In their first response to a lawsuit that Hoda Muthana's father brought last week in a federal court in Washington, DC, prosecutors said that Muthana was never a US citizen because the UN had not notified American authorities that her father was no longer a diplomat until after her birth.
"Muthana is not and has never been a U.S. citizen, and her son likewise is not a U.S. citizen. Settled law applied to the relevant events clearly demonstrates that Plaintiff enjoyed diplomatic-agent-level-immunity until February 6, 1995—after Muthana's birth," prosecutors wrote.
Muthana, now 24, was a college student when she traveled to Syria more than four years ago to join ISIS -- eventually marrying three fighters and calling for the killing of Americans on Twitter. In a series of interviews last month from detention in a sprawling refugee camp in northern Syria with her infant son, she expressed deep remorse.

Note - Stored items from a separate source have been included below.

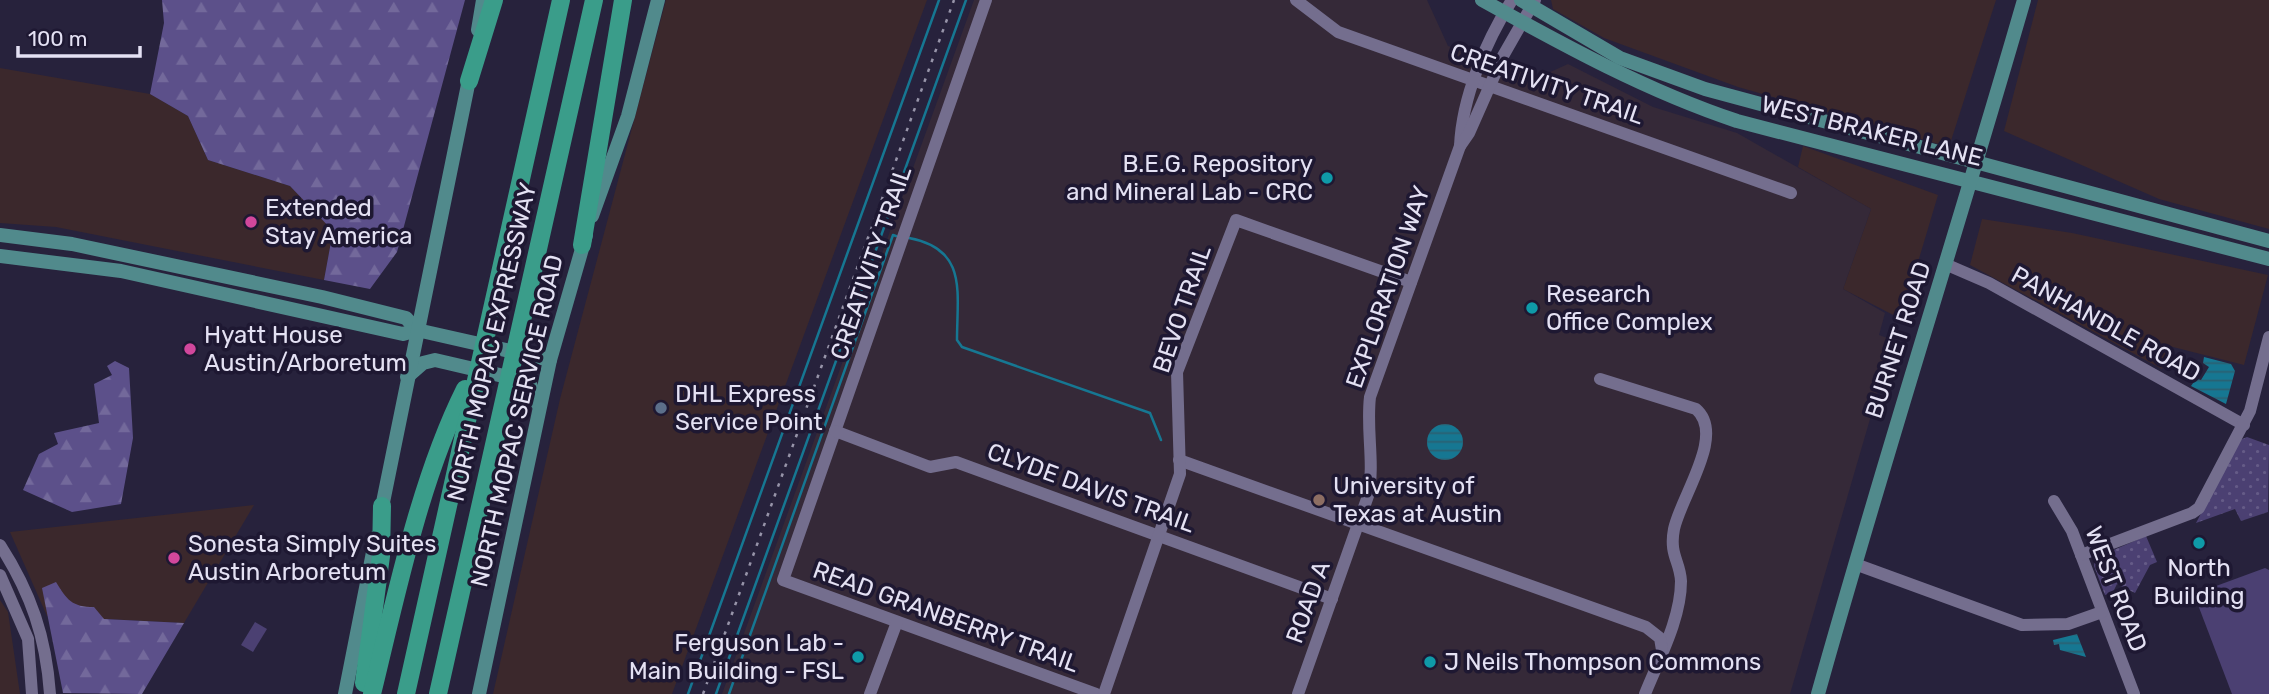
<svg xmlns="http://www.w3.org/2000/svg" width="2269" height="694" font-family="Rubik,sans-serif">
  <defs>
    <pattern id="forest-firs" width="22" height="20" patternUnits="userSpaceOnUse" patternTransform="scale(1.75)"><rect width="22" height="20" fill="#5c508a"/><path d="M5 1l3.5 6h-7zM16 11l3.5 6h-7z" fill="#73699b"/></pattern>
    <pattern id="park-dots" width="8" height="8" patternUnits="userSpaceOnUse" patternTransform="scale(1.75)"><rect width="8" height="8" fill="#4b4072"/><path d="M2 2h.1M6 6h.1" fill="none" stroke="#655b87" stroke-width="1.8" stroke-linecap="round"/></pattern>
    <pattern id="water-rules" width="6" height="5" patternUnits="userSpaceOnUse" patternTransform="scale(1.75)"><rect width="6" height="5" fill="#167792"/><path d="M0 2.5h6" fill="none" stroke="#2b6071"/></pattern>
  </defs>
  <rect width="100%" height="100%" fill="#27223c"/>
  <!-- commercial -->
  <g fill="#3b282c">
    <polygon points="666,0 927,0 672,694 493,694 560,399"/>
    <polygon points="1551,0 1996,0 1949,147 1738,87 1604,38 1553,9"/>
    <polygon points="2038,0 2269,0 2269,229 2159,199 2004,131"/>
    <polygon points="0,68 150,94 188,116 208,160 290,186 333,231 324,280 56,227 0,223"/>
    <polygon points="1803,146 1938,195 1901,319 1843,289 1871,209 1798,167"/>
    <polygon points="1982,219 2072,233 2268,275 2244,365 2169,346 2162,369 1970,265"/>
    <polygon points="254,505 184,623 47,616 10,532"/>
    <polygon points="0,600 8,612 20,694 0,694"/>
  </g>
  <!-- education -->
  <polygon fill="#352938" points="974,0 1427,0 1448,46 1537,78 1568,64 1653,107 1737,133 1871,209 1843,289 1885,313 1879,335 1893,340 1790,694 722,694"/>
  <!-- forest -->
  <g fill="url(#forest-firs)">
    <polygon points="162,0 465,0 397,252 370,289 324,280 333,231 290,186 208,160 188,116 150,94 164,23"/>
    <polygon points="115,361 129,368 133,438 121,504 72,512 23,490 39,454 58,444 54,433 99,423 94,384 112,375 107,366"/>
    <path d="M56,582c11,18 16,25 38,25l10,12 80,4 -42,71 -79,-1 -21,-105z"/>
  </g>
  <!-- park -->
  <g fill="url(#park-dots)">
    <polygon points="2247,437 2269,445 2268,512 2241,521 2235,509 2196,523 2240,440"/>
    <polygon points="2146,536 2157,562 2150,565 2135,593 2117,584 2113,592 2105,595 2094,566 2095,558"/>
  </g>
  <!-- pitch -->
  <g fill="#4b4072">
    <polygon points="2265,568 2269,570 2269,694 2232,694 2195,597 2197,593"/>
    <polygon points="255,622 267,629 253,652 241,645"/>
  </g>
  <!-- water -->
  <g fill="url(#water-rules)">
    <polygon points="2204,357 2231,364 2235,371 2226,404 2191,386 2196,379 2201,380 2209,367 2203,363"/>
    <circle cx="1445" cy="442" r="18"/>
    <polygon points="2077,634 2086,657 2060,650 2059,644 2054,645 2053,640"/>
  </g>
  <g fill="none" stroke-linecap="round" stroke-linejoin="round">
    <!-- stream -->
    <g stroke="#167792" stroke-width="2.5">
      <path d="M909,238c59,11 48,54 48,102l5,7 188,66 11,27"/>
      <polyline points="688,694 939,0"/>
      <polyline points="716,694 966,0"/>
      <polyline points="729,694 893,235 896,236"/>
    </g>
    <!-- minor -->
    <g stroke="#746e8e" stroke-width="12">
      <polyline points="986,0 783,580 1096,694"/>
      <polyline points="1296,0 1338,32 1791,193"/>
      <path d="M1460,146c2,-49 26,-105 52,-146"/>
      <polyline points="1945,264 1989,283 2244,425"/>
      <path d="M1600,379l96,30c30,26 -15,87 -22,120 -5,26 6,32 7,52 0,38 -22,78 -36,113"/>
      <polyline points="835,431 930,467 956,462 1332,599"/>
      <polyline points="1179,460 1646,627 1660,638 1662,650"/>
      <polyline points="2054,501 2072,531 2134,694"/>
      <path d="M0,545c31,48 46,92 50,149"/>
      <polyline points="2081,555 2192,513 2199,508 2250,411 2269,337"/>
      <polyline points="1855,564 2022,625 2068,624 2102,612"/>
      <polyline points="0,575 28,639 32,694"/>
      <polyline points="870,694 897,622"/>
      <polyline points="1104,694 1180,474 1177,372 1236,220 1411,282"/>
      <path d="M1298,694l70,-198c7,-33 -2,-65 2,-99l90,-251 9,-13 34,-77 32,-56"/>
    </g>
    <!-- major -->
    <g stroke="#518a8c" stroke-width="14">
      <path d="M1482,0c83,46 165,91 255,121l532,138"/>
      <polyline points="1521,0 1620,58 1705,89 2269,241"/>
      <polyline points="478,30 483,0"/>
      <polyline points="592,216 628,116 658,0"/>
      <polyline points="0,235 72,244 322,297 406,318 417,330"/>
      <polyline points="0,256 121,271 403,334 417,330 550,360"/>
      <polyline points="407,377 423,363 435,360 529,382 538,404"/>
      <polyline points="380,517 471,70"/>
      <polyline points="345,694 376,537"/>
      <polyline points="479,694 550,360 586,235"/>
      <path d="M1818,694c65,-233 139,-462 206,-694"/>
    </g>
    <!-- highway -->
    <g stroke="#3a9d8a" stroke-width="18">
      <polyline points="469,81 494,0"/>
      <polyline points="582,245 623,0"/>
      <polyline points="364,683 381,556 382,506"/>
      <path d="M372,694c24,-98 48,-215 93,-305"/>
      <polyline points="406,694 561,0"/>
      <polyline points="438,694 594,0"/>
    </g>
    <!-- rail -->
    <polyline stroke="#9794a9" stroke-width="2.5" stroke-dasharray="3.5 7" stroke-linecap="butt" points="703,694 954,0"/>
  </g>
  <!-- markers -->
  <g fill="#0f9aa8" stroke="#1e1832" stroke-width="2.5">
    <circle cx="1327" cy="178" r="7"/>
    <circle cx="1532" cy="308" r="7"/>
    <circle cx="2199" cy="543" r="7"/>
    <circle cx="858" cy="657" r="7"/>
    <circle cx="1430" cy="662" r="7"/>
  </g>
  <g fill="#d1479c" stroke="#1e1832" stroke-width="2.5">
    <circle cx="251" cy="222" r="7"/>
    <circle cx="190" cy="349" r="7"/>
    <circle cx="174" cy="558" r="7"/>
  </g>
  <circle fill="#5c6f8a" stroke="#1e1832" stroke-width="2.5" cx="661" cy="408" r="7"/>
  <circle fill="#8d6e63" stroke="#1e1832" stroke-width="2.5" cx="1319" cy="500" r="7"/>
  <g text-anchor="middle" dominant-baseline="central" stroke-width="7" stroke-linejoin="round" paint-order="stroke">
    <!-- street labels -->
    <g font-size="24" fill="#e4e1f3" stroke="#1e1832">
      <text transform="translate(1547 84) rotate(19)">CREATIVITY TRAIL</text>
      <text transform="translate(1872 131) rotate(14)">WEST BRAKER LANE</text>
      <text transform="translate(871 263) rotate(-71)">CREATIVITY TRAIL</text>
      <text transform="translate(1388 287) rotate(-71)">EXPLORATION WAY</text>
      <text transform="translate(1182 309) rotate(-71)">BEVO TRAIL</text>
      <text transform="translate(2106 324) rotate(29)">PANHANDLE ROAD</text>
      <text transform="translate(1898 340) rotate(-72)">BURNET ROAD</text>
      <text transform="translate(492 342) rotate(-77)">NORTH MOPAC EXPRESSWAY</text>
      <text transform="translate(517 421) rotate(-77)">NORTH MOPAC SERVICE ROAD</text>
      <text transform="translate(1091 488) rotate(20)">CLYDE DAVIS TRAIL</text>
      <text transform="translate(2116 589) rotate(69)">WEST ROAD</text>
      <text transform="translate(1308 602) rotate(-70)">ROAD A</text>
      <text transform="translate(946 617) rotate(20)">READ GRANBERRY TRAIL</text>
    </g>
    <!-- poi labels -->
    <g font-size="24" fill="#e4e1f3" stroke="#1e1832" text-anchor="start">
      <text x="1313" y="164" text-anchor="end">B.E.G. Repository<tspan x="1313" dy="28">and Mineral Lab - CRC</tspan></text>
      <text x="265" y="208">Extended<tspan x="265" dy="28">Stay America</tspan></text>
      <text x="1546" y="294">Research<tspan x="1546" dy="28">Office Complex</tspan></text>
      <text x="204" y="335">Hyatt House<tspan x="204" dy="28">Austin/Arboretum</tspan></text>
      <text x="675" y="394">DHL Express<tspan x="675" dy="28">Service Point</tspan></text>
      <text x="1333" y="486">University of<tspan x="1333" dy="28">Texas at Austin</tspan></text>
      <text x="188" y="544">Sonesta Simply Suites<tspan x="188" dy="28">Austin Arboretum</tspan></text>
      <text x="2199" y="568" text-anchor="middle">North<tspan x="2199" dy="28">Building</tspan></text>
      <text x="844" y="643" text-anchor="end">Ferguson Lab -<tspan x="844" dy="28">Main Building - FSL</tspan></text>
      <text x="1444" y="662">J Neils Thompson Commons</text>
    </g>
  </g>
  <!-- scale -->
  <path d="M18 46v10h122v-10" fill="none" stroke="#e4e1f3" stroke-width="3.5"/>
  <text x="28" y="46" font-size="21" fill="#e4e1f3" stroke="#1e1832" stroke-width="5" paint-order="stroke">100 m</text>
</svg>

A federal judge later Monday morning will hear from both sides on the lawsuit and Muthana's request to expedite the case.

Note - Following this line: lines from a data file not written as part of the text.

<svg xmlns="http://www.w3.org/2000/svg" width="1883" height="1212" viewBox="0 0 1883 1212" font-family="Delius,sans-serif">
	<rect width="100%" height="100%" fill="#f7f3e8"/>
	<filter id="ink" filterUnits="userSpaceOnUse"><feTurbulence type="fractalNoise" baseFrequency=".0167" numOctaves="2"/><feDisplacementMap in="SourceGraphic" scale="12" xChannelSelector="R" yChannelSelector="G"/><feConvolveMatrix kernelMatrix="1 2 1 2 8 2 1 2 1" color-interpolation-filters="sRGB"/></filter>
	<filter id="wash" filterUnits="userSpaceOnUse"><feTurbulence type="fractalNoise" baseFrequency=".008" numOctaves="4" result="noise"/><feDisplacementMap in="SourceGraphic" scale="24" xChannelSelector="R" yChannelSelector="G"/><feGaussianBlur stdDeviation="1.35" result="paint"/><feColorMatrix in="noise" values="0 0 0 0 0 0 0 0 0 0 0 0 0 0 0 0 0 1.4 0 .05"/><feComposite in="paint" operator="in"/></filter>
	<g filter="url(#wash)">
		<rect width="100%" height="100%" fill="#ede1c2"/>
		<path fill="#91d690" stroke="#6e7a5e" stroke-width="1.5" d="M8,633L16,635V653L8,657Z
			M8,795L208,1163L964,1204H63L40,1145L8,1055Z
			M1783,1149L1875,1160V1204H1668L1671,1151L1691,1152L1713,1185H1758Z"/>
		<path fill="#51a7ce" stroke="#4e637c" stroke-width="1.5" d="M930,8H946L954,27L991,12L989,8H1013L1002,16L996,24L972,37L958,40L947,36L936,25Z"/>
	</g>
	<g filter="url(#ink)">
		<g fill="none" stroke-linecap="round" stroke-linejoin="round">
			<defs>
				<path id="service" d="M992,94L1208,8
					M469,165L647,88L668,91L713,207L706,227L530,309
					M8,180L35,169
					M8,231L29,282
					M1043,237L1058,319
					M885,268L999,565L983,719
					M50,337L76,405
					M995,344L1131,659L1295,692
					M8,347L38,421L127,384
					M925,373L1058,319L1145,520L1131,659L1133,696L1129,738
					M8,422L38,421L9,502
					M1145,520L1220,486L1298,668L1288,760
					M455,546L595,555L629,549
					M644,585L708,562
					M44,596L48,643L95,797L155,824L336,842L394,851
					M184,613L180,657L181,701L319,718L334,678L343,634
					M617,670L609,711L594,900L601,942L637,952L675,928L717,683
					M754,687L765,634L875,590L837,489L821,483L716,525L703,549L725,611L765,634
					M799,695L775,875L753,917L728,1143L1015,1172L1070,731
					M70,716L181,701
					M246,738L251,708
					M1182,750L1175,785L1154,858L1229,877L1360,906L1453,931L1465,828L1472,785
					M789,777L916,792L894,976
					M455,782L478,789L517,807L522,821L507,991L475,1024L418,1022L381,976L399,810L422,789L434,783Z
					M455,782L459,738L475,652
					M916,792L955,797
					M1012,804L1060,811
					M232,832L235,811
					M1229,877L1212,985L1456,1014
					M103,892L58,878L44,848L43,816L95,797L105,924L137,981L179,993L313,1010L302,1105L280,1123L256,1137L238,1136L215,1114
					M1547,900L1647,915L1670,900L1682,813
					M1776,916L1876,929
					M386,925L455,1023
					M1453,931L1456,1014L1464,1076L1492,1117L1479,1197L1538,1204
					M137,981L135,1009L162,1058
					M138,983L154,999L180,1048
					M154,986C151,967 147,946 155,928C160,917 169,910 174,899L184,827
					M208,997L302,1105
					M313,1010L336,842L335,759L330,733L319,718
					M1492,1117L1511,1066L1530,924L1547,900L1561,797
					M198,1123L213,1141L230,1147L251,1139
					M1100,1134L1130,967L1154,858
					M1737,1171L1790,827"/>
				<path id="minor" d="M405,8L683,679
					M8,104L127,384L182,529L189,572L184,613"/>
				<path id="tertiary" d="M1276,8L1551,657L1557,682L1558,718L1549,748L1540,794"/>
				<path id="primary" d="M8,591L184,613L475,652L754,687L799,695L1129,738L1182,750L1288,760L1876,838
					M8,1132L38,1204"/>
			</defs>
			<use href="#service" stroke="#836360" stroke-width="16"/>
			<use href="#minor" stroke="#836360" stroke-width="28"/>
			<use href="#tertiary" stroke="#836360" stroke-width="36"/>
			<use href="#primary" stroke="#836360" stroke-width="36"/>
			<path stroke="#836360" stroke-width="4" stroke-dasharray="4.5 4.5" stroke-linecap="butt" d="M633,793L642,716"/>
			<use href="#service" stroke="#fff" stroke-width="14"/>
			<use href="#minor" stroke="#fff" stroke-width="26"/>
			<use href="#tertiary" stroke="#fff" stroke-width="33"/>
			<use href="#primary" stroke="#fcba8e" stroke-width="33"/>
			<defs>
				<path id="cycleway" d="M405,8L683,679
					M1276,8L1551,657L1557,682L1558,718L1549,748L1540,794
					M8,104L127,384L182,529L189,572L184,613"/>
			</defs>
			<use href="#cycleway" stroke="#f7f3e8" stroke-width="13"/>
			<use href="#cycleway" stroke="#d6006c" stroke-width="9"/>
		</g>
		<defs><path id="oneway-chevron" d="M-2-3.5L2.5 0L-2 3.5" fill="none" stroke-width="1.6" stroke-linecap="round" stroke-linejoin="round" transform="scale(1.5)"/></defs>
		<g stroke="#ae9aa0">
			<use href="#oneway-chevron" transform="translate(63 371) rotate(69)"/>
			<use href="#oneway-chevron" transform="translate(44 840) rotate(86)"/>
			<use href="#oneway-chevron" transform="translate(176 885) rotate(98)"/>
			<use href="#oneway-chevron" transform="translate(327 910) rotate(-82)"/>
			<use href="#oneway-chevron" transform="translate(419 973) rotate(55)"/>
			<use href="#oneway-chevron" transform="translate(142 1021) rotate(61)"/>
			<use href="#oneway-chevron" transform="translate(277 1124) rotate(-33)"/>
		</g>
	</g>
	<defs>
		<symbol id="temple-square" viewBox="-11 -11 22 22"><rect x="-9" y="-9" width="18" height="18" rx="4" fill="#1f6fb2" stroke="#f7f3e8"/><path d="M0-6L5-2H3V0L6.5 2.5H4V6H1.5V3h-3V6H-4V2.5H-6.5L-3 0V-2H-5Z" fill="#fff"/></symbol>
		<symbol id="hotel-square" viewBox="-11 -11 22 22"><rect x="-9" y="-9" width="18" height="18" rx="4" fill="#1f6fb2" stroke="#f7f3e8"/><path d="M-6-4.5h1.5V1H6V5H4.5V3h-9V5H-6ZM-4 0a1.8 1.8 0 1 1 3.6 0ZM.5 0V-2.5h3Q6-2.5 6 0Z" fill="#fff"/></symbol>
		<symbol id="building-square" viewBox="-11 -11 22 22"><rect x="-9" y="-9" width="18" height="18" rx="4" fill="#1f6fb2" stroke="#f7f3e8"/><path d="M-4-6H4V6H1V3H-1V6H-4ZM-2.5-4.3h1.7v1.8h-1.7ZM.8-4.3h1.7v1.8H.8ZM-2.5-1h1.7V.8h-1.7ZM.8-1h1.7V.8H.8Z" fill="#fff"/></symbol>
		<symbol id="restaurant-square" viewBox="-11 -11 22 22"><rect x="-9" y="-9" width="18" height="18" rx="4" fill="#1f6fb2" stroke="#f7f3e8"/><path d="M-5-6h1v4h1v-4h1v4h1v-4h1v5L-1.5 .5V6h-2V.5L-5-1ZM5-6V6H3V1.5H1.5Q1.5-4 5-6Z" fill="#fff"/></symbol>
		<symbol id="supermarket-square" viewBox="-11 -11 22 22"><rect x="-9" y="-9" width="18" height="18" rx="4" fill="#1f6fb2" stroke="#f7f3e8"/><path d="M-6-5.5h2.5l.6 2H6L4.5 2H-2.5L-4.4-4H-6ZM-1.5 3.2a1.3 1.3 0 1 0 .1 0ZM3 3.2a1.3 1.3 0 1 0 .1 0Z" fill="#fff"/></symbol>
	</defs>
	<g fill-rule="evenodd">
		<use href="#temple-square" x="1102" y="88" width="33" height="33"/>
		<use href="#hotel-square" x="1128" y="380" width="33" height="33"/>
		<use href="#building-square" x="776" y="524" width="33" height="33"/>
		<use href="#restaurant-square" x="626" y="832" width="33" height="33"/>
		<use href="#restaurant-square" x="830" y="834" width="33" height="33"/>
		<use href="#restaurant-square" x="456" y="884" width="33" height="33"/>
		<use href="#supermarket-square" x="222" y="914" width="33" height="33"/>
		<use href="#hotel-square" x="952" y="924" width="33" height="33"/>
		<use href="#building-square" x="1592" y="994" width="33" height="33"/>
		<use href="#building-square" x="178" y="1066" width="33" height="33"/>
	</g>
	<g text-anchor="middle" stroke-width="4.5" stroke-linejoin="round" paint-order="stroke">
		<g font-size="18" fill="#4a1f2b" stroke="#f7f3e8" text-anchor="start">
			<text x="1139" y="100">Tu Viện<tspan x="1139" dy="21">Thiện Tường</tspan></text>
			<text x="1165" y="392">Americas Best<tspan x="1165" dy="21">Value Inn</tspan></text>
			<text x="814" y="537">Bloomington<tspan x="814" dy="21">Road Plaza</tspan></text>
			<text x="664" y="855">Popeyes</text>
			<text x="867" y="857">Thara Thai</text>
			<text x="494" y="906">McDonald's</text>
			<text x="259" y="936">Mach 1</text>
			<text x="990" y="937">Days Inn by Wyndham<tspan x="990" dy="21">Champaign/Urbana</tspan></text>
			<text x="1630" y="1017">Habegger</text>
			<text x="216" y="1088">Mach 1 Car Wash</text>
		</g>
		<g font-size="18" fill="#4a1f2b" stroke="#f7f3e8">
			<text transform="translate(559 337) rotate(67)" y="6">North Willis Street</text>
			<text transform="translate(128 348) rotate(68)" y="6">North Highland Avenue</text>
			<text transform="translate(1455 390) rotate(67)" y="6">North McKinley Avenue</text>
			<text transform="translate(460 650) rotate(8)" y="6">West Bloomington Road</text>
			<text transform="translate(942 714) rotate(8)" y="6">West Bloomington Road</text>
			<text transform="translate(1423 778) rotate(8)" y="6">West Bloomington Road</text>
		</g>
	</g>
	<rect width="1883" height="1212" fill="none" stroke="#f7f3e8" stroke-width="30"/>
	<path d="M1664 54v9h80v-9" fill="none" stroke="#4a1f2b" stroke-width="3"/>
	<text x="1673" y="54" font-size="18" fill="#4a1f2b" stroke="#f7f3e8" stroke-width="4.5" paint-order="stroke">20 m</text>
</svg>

Trump tweeted last month that he directed Pompeo not to allow Muthana back into the country. Pompeo declared the same day in a statement that Muthana is "not a US citizen and will not be admitted into the United States. She does not have any legal basis, no valid US passport, no right to a passport, nor any visa to travel to the United States." Pompeo confirmed to NBC News the administration's position that Muthana was not a citizen because of her father's diplomatic status when she was born.
Muthana was born in Hackensack, New Jersey, in October 1994, according to her birth certificate, which was included in court documents.
Weeks before her birth, Muthana's father stepped down from a post at his country's mission to the United Nations in New York, relinquishing his diplomatic immunity but maintaining a diplomatic visa, which enabled him to stay in the country with this family legally, according to Charles Swift, the director of the Constitutional Law Center for Muslims in America and the lawyer for Muthana's father.
A person born in the United States is entitled to citizenship by virtue of the 14th Amendment, often described as the right of birthright citizenship. But a child born to a diplomat still under the protections of his home country would be considered a citizen of that home country. In his lawsuit, Muthana includes a letter from a State Department official in 2004 acknowledging his diplomatic employment ended in September 1994, over a month before her birth.
Lawyers for Muthana's father argue that the questions around the daughter's citizenship were already grappled with and answered in 2005 when she was issued a US passport.
Prosecutors in their response do not dispute the timeline laid out in the 2004 letter, but argue that while Muthana may have left his diplomatic post in September 1994, the UN did not officially notify the American mission until February 1995 -- the point in time that, they argue, international conventions recognize as the end of a diplomat's "function."
Prosecutors also say the State Department issued Muthana a passport "in error." In 2016, the State Department sent Muthana a letter to her home address telling her that her passport had been revoked because she was not and had never been a citizen, according to the court filing.